PROBLEM STATEMENT.
From the listing below, copy only the lines from the line that contains "ring dip: (469, 300)" to the line that contains "pinky tip: (659, 39)", counting those two lines as part of the copy.

SUPPLIED RECORDS.
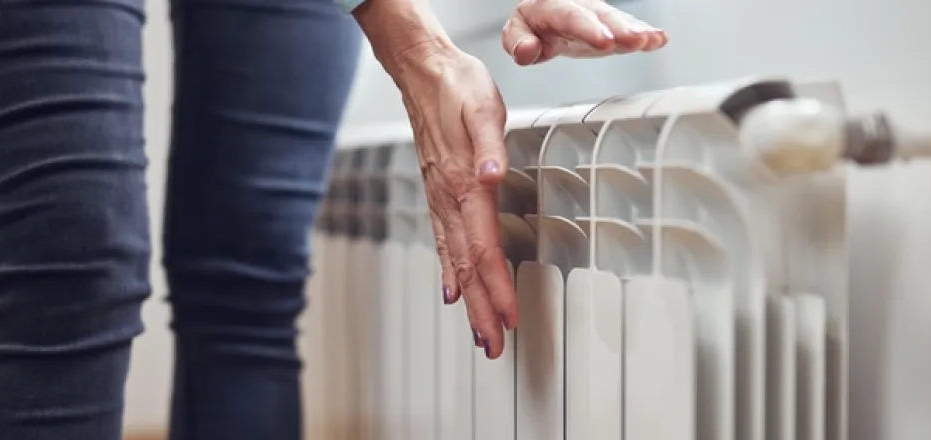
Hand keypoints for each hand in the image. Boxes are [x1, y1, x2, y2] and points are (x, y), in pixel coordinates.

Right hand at [393, 42, 516, 359]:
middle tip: (494, 346)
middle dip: (482, 310)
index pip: (482, 248)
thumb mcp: (482, 107)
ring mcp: (439, 200)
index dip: (497, 286)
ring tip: (478, 331)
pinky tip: (453, 290)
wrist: (421, 72)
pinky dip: (449, 272)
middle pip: (467, 267)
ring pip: (454, 261)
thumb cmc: (456, 86)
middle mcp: (448, 200)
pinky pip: (443, 244)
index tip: (509, 317)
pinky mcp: (437, 195)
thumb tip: (492, 175)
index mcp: (463, 185)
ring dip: (469, 300)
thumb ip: (489, 144)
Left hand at [502, 0, 667, 64]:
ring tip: (653, 40)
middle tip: (636, 40)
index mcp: (552, 6)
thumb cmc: (533, 26)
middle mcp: (580, 6)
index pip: (571, 17)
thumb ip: (518, 42)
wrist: (546, 18)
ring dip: (637, 31)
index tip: (605, 42)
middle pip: (601, 17)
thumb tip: (528, 50)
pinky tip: (659, 39)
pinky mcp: (612, 27)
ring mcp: (598, 16)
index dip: (589, 29)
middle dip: (620, 29)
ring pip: (618, 21)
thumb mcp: (516, 32)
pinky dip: (645, 34)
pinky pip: (630, 28)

THE ANSWER.
ring dip: (469, 300)
thumb ip: (489, 144)
Left hand at [502, 0, 667, 64]:
ring tip: (653, 40)
middle tip: (636, 40)
index mcp: (552, 6)
thumb cmc: (533, 26)
middle mcp: (580, 6)
index pip: (571, 17)
thumb ip: (518, 42)
wrist: (546, 18)
ring dip: (637, 31)
index tip: (605, 42)
middle pip: (601, 17)
thumb tip: (528, 50)
pinky tip: (659, 39)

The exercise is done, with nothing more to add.